Østergaard won the standoff. Within three years, he hired a new CEO, and the company went from losing money to recovering profitability. In 2012 he led the sale of Dansk Autohjælp to a larger competitor, SOS International, with full backing from shareholders. Østergaard then joined the board of SOS for three years, having demonstrated his ability to see the larger picture.
“Titles don’t mean anything if you truly want change—it has to come from within.”
As the brand-new North American CEO of the French spirits and wine company Pernod Ricard in December 2019, one of the first tasks facing Ann Mukherjee, ’94, was to approve a new marketing campaign for Absolut Vodka, the company’s premier brand. But right away, she felt the plans were all wrong.
“It was a campaign focused on projecting the image of social responsibility, but it was doing it in a way that was not authentic to the brand,” Mukherjee said. “It would have been a throwaway.” Turning around Absolut, which had been losing market share, was crucial to Mukherjee’s success in her role. But if her first big decision was to reject her new employees’ strategy, it could damage her relationships from the start.

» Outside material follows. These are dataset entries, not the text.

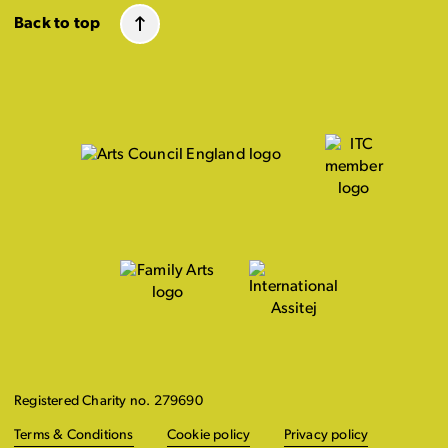
Back to top
Registered Charity no. 279690
Terms & Conditions
Cookie policy
Privacy policy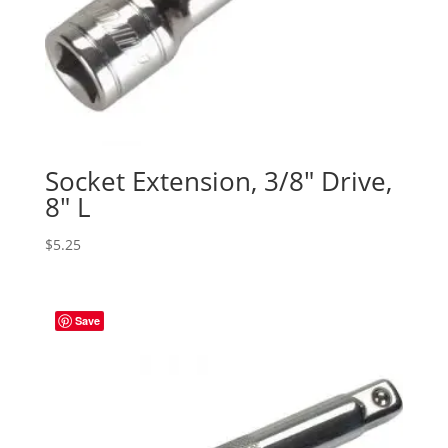
Socket Extension, 3/8″ Drive,
8″ L
$
5.25
Save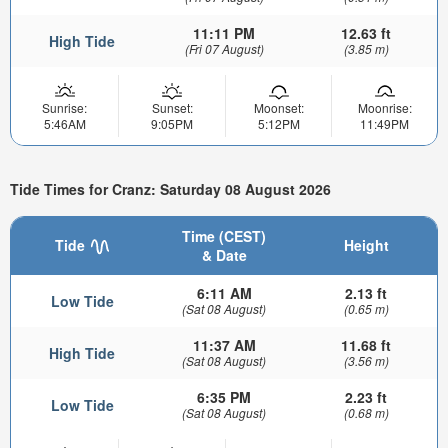
11:11 PM
12.63 ft
High Tide
(Fri 07 August)
(3.85 m)
Sunrise:
Sunset:
Moonset:
Moonrise:
5:46AM
9:05PM
5:12PM
11:49PM
Tide Times for Cranz: Saturday 08 August 2026
Time (CEST)
Tide
Height
& Date
6:11 AM
2.13 ft
Low Tide
(Sat 08 August)
(0.65 m)
11:37 AM
11.68 ft
High Tide
(Sat 08 August)
(3.56 m)
6:35 PM
2.23 ft
Low Tide
(Sat 08 August)
(0.68 m)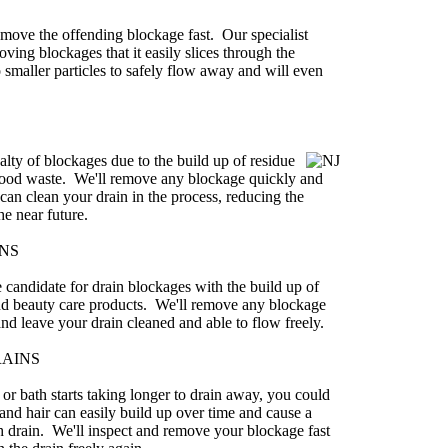
 remove the offending blockage fast. Our specialist
oving blockages that it easily slices through the
 smaller particles to safely flow away and will even
alty of blockages due to the build up of residue
 food waste. We'll remove any blockage quickly and
can clean your drain in the process, reducing the
he near future.
NS
 candidate for drain blockages with the build up of
and beauty care products. We'll remove any blockage
nd leave your drain cleaned and able to flow freely.
RAINS
r bath starts taking longer to drain away, you could
nd hair can easily build up over time and cause a
h drain. We'll inspect and remove your blockage fast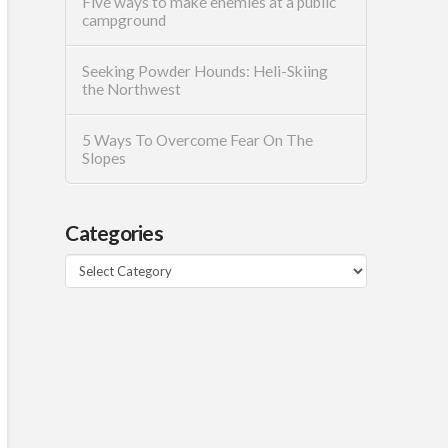
Five ways to make enemies at a public
campground
Seeking Powder Hounds: Heli-Skiing
the Northwest
5 Ways To Overcome Fear On The
Slopes
Categories
Categories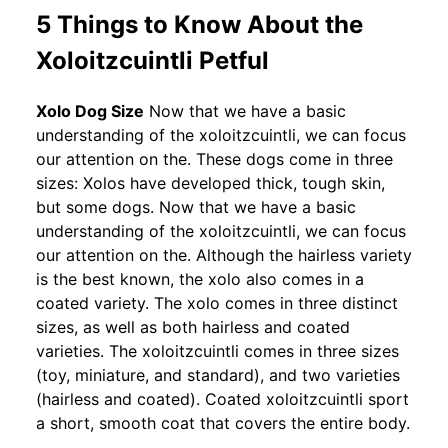
5 Things to Know About the
Xoloitzcuintli Petful
Xolo Dog Size
Now that we have a basic
understanding of the xoloitzcuintli, we can focus
our attention on the. These dogs come in three
sizes: Xolos have developed thick, tough skin,
but some dogs. Now that we have a basic
understanding of the xoloitzcuintli, we can focus
our attention on the. Although the hairless variety
is the best known, the xolo also comes in a
coated variety. The xolo comes in three distinct
sizes, as well as both hairless and coated
varieties. The xoloitzcuintli comes in three sizes
(toy, miniature, and standard), and two varieties
(hairless and coated). Coated xoloitzcuintli sport
a short, smooth coat that covers the entire body.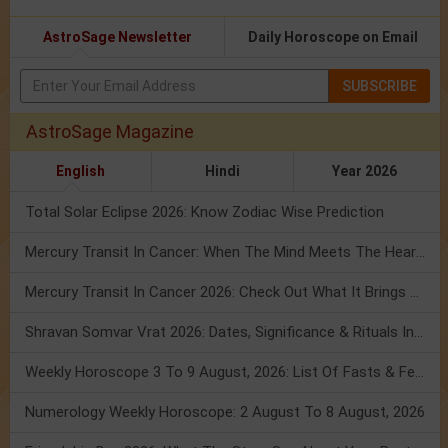
AstroSage Newsletter
Daily Horoscope on Email
SUBSCRIBE
AstroSage Magazine
English
Hindi
Year 2026
Total Solar Eclipse 2026: Know Zodiac Wise Prediction
Mercury Transit In Cancer: When The Mind Meets The Heart!
Mercury Transit In Cancer 2026: Check Out What It Brings For You
Shravan Somvar Vrat 2026: Dates, Significance & Rituals In August
Weekly Horoscope 3 To 9 August, 2026: List Of Fasts & Festivals
Numerology Weekly Horoscope: 2 August To 8 August, 2026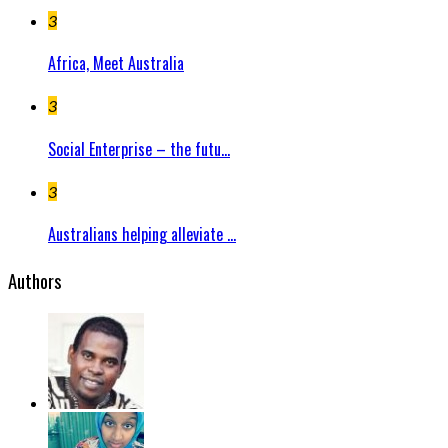
3
Africa, Meet Australia
3
Social Enterprise – the futu...
3
Australians helping alleviate ...
Authors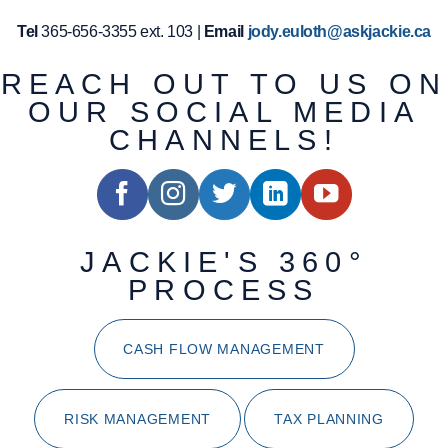
Tel
365-656-3355 ext. 103 |
Email
jody.euloth@askjackie.ca
REACH OUT TO US ON
OUR SOCIAL MEDIA
CHANNELS!
JACKIE'S 360°
PROCESS
CASH FLOW MANAGEMENT
RISK MANAGEMENT
TAX PLANNING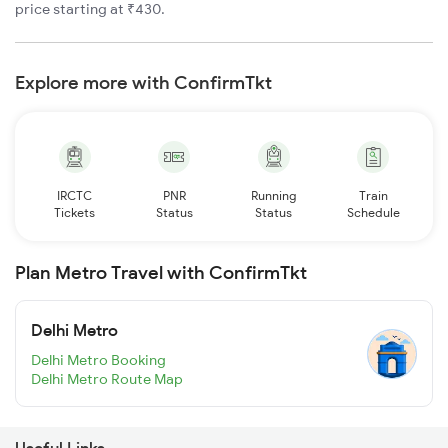
price starting at ₹430.
Explore more with ConfirmTkt
IRCTC
PNR
Running
Train
Tickets
Status
Status
Schedule
Plan Metro Travel with ConfirmTkt
Delhi Metro
Delhi Metro Booking
Delhi Metro Route Map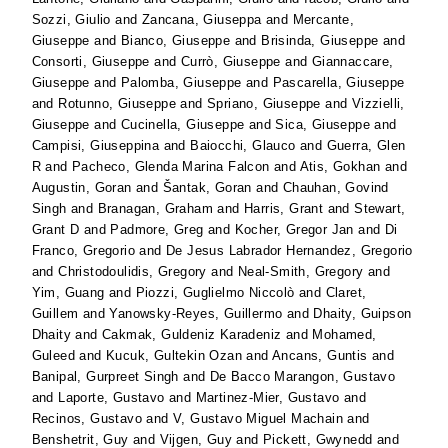
Sozzi, Giulio
and
Zancana, Giuseppa
and
Mercante,
Giuseppe
and
Bianco, Giuseppe
and
Brisinda, Giuseppe
and
Consorti, Giuseppe
and
Currò, Giuseppe
and
Giannaccare,
Giuseppe
and
Palomba, Giuseppe
and
Pascarella, Giuseppe
and
Rotunno, Giuseppe
and
Spriano, Giuseppe
and
Vizzielli,
Giuseppe
and
Cucinella, Giuseppe
and
Sica, Giuseppe
and
Campisi, Giuseppina
and
Baiocchi, Glauco
and
Guerra, Glen
R
and
Pacheco, Glenda Marina Falcon
and
Atis, Gokhan
and
Augustin, Goran
and
Šantak, Goran
and
Chauhan, Govind
Singh
and
Branagan, Graham
and
Harris, Grant
and
Stewart,
Grant D
and
Padmore, Greg
and
Kocher, Gregor Jan
and
Di
Franco, Gregorio
and
De Jesus Labrador Hernandez, Gregorio
and
Christodoulidis, Gregory
and
Neal-Smith, Gregory
and
Yim, Guang
and
Piozzi, Guglielmo Niccolò
and
Claret,
Guillem
and
Yanowsky-Reyes, Guillermo
and
Dhaity, Guipson
Dhaity
and
Cakmak, Guldeniz Karadeniz
and
Mohamed,
Guleed
and
Kucuk, Gultekin Ozan
and
Ancans, Guntis
and
Banipal, Gurpreet Singh
and
De Bacco Marangon, Gustavo
and
Laporte, Gustavo
and
Martinez-Mier, Gustavo
and
Recinos, Gustavo
and
V, Gustavo Miguel Machain
and
Benshetrit, Guy
and
Vijgen, Guy
and
Pickett, Gwynedd
and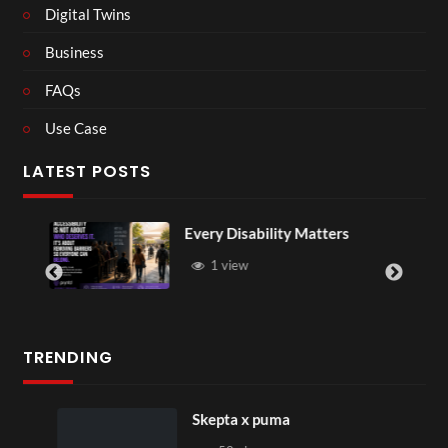
Digital Twins
Business
FAQs
Use Case
LATEST POSTS
Every Disability Matters
1 view
TRENDING
Skepta x puma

As she often does, Mukherjee relied on the leadership style she learned at Booth: be humble, focus on asking questions, and avoid imposing a predetermined outcome. “It’s about finding the right questions—therefore, we don’t have a foregone conclusion of what success looks like,” she said. “You’re trying to figure out a series of potential outcomes and working through the pros and cons. When you have that open way of thinking, it creates different possibilities.”
Mukherjee began asking employees in Sweden, where Absolut is made; in the United States, where the marketing campaign would be executed; and in France, where Pernod Ricard has its corporate headquarters, to convince her that the marketing campaign would succeed. As she probed their thinking, she discovered that no group felt truly committed to the concept, yet each believed that the other groups strongly backed it.
That revelation allowed her to pivot, guiding them through development of a new plan in just three weeks. “Coming back to my Booth education, we were taught never to do anything as a hammer,” she said—in other words, by using your power as a boss to force an agenda. “We were taught to do things backed by our discipline and logic and rigor, and then to present the argument. Titles don’t mean anything if you truly want change—it has to come from within.”
After Mukherjee convinced Pernod Ricard’s board to sign off, the new marketing campaign launched on Valentine’s Day. Partnering with the anti–sexual violence organization RAINN (Rape, Abuse & Incest National Network), Absolut added onto their slogan: “Drink Responsibly. Sex Responsibly.” Reminding consumers of the importance of consent, Absolut’s new campaign read: “Only a Yes to Sex Is a Yes. Because sex without consent is sexual assault.” Absolut also committed to donating $1 to RAINN for every share and retweet their campaign received.
In promoting the campaign, Mukherjee allowed herself to be authentic and vulnerable, speaking publicly to Glamour magazine about her own experience as a survivor of sexual assault and about her mother’s death in a traffic crash with a drunk driver. In sharing such personal motivations, Mukherjee emphasized the true desire for change behind Absolut’s campaign—and then she led by example, signing on to join RAINN’s national board.
The campaign was a success: “It ignited social conversation,” Mukherjee said. It also may have been a turning point. In recent weeks, Absolut has gone from a declining brand to one of the fastest growing in its segment, increasing sales by double digits. Signs for Absolut are pointing in the right direction.
At all times, and especially now, being an effective leader means navigating uncertainty: facing unexpected scenarios and making quick decisions with incomplete information. It takes transformative leaders to respond to these challenges with flexibility and creativity, empowering their colleagues to rise to the occasion.